Friday, November 21, 2014

Morning Walk

Morning Walk
A short fiction story by Brian Brennan

Out early one morning--this itself a surprise, normally I sleep past noon, spending the most difficult part of the day in bed--I pass a woman on the sidewalk. "Please help me," she cries, "I have lost my feet.
Out early one morning--this itself a surprise, normally I sleep past noon, spending the most difficult part of the day in bed--I pass a woman on the sidewalk. "Please help me," she cries, "I have lost my feet." I look at her. She wears a blue suit, clutches a tan leather briefcase, and it is true, where I expect to see black pumps, or sneakers for walking to work, I see nothing. No feet. Only then do I notice her unwashed face and unkempt hair. She has been out all night, perhaps the whole weekend; it is Monday.

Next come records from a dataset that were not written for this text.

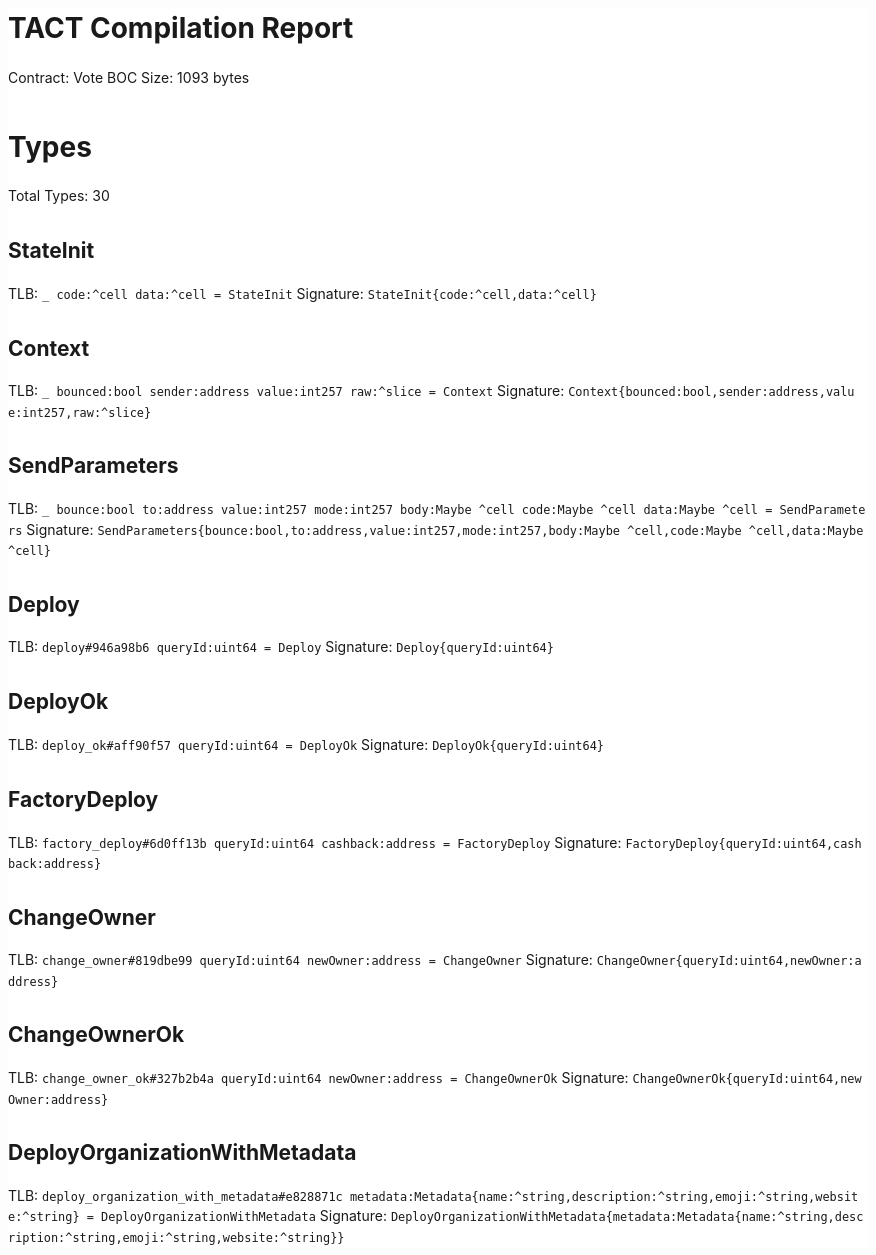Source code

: # TACT Compilation Report
Contract: Vote
BOC Size: 1093 bytes

# Types
Total Types: 30

## StateInit
TLB: `_ code:^cell data:^cell = StateInit`
Signature: `StateInit{code:^cell,data:^cell}`

## Context
TLB: `_ bounced:bool sender:address value:int257 raw:^slice = Context`
Signature: `Context{bounced:bool,sender:address,value:int257,raw:^slice}`

## SendParameters
TLB: `_ bounce:bool to:address value:int257 mode:int257 body:Maybe ^cell code:Maybe ^cell data:Maybe ^cell = SendParameters`
Signature: `SendParameters{bounce:bool,to:address,value:int257,mode:int257,body:Maybe ^cell,code:Maybe ^cell,data:Maybe ^cell}`

## Deploy
TLB: `deploy#946a98b6 queryId:uint64 = Deploy`
Signature: `Deploy{queryId:uint64}`

## DeployOk
TLB: `deploy_ok#aff90f57 queryId:uint64 = DeployOk`
Signature: `DeployOk{queryId:uint64}`

## FactoryDeploy
TLB: `factory_deploy#6d0ff13b queryId:uint64 cashback:address = FactoryDeploy`
Signature: `FactoryDeploy{queryId:uint64,cashback:address}`

## ChangeOwner
TLB: `change_owner#819dbe99 queryId:uint64 newOwner:address = ChangeOwner`
Signature: `ChangeOwner{queryId:uint64,newOwner:address}`

## ChangeOwnerOk
TLB: `change_owner_ok#327b2b4a queryId:uint64 newOwner:address = ChangeOwnerOk`
Signature: `ChangeOwnerOk{queryId:uint64,newOwner:address}`

## DeployOrganizationWithMetadata
TLB: `deploy_organization_with_metadata#e828871c metadata:Metadata{name:^string,description:^string,emoji:^string,website:^string} = DeployOrganizationWithMetadata`
Signature: `DeployOrganizationWithMetadata{metadata:Metadata{name:^string,description:^string,emoji:^string,website:^string}}`
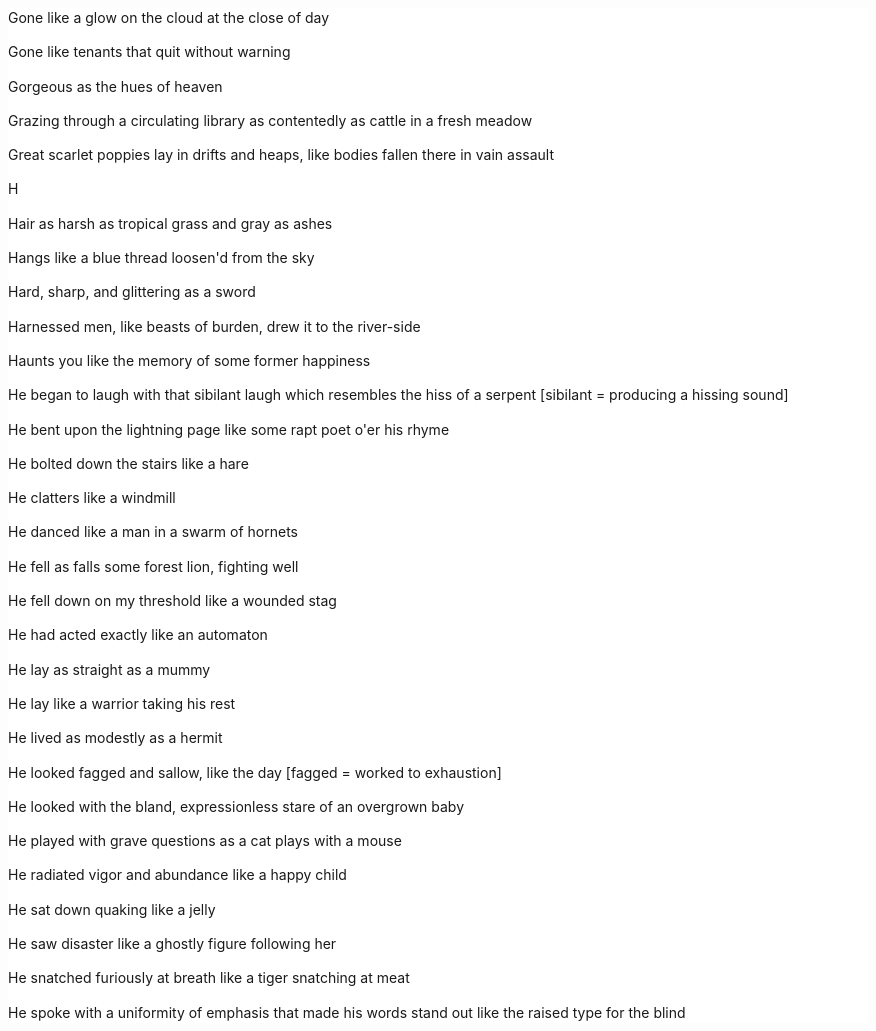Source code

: Gone like a glow on the cloud at the close of day

Gone like tenants that quit without warning

Gorgeous as the hues of heaven

Grazing through a circulating library
as contentedly as cattle in a fresh meadow

Great scarlet poppies lay in drifts and heaps,
like bodies fallen there in vain assault


H

Hair as harsh as tropical grass and gray as ashes

Hangs like a blue thread loosen'd from the sky

Hard, sharp, and glittering as a sword

Harnessed men, like beasts of burden, drew it to the river-side

Haunts you like the memory of some former happiness

He began to laugh with that sibilant laugh
which resembles the hiss of a serpent
                                    [sibilant = producing a hissing sound]

He bent upon the lightning page like some rapt poet o'er his rhyme

He bolted down the stairs like a hare

He clatters like a windmill

He danced like a man in a swarm of hornets

He fell as falls some forest lion, fighting well

He fell down on my threshold like a wounded stag

He had acted exactly like an automaton

He lay as straight as a mummy

He lay like a warrior taking his rest

He lived as modestly as a hermit

He looked fagged and sallow, like the day   [fagged = worked to exhaustion]

He looked with the bland, expressionless stare of an overgrown baby

He played with grave questions as a cat plays with a mouse

He radiated vigor and abundance like a happy child

He sat down quaking like a jelly

He saw disaster like a ghostly figure following her

He snatched furiously at breath like a tiger snatching at meat

He spoke with a uniformity of emphasis
that made his words stand out like the raised type for the blind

"Would you take mine?" It is an easy offer to make. The woman can be no more than five feet tall, and my feet, well after all, they are the feet of a six foot man. No woman would want these feet.

"Yes," she answers, and surprised by her acceptance, not to mention her state--she has no feet--I give them to her. She cobbles down the sidewalk, waving her thanks, stumbling on my large feet.

First things first, I am shorter by at least three inches, and my pant legs whisper against the pavement, but worst of all-- balance. I am an athletic man and in good shape, but without feet I'm a wreck. People cross to the other side of the street when they see me coming, and a few youths on their way to school shout, "Drunk!"

I sit on a stoop to rest--walking without feet is tiring-- and a few people walk past. What good would it do to ask for their feet? This game of trading and taking would leave someone, somewhere, without something. Then I stand up and do the only thing possible: I imagine feet. I start to walk again, and the feet flop in the space beneath my legs, slapping against the sidewalk.

After two blocks I walk without a hitch, gliding silently along, with no one the wiser, except I have no shoes. I stop in a small shoe store, and when the clerk asks what size shoes I wear, I do not know. After he measures them--10 D, a size smaller than my old feet; I will have to buy new shoes--I look at my new feet. They are arched--no more flat feet. My toes, which had been almost as long as fingers, are now short, and the scar which I had since I was seven and I stepped on a rake, is gone. I have new feet.

Just as I am about to turn and head for home, a man rushes up to me. He has no hands. Whether he noticed that I had no feet--will it always be that we seek what we need from those who have less, the inescapable logic of "if he has no feet, what use could his hands be?"--I can't tell. Sadness overwhelms him as he grips me in his handless arms--sobs, then shoves me away and shouts curses in my face. Of course I give him my hands--they were ugly, stumpy fingers and oddly lined palms, and I always dreamt of hands worthy of marble or bronze--and he leaves happy, grasping himself with utterly foreign hands.

This goes on all morning until a woman comes up to me not making a sound--why she wants my head I will never know. She has a beautiful body, long legs, slender fingers, small breasts, and a neck that now ends at my head: bearded, balding, creased with the effort of too much imagination.

I look back at myself, one glimpse before my eyes become hers. What was I thinking? I look like nothing more than a perfect scarecrow. Then I look at her with my new eyes--greener than the cold northern ocean--and her smile, which never suited me, no matter what mirror caught my reflection, only makes her more beautiful.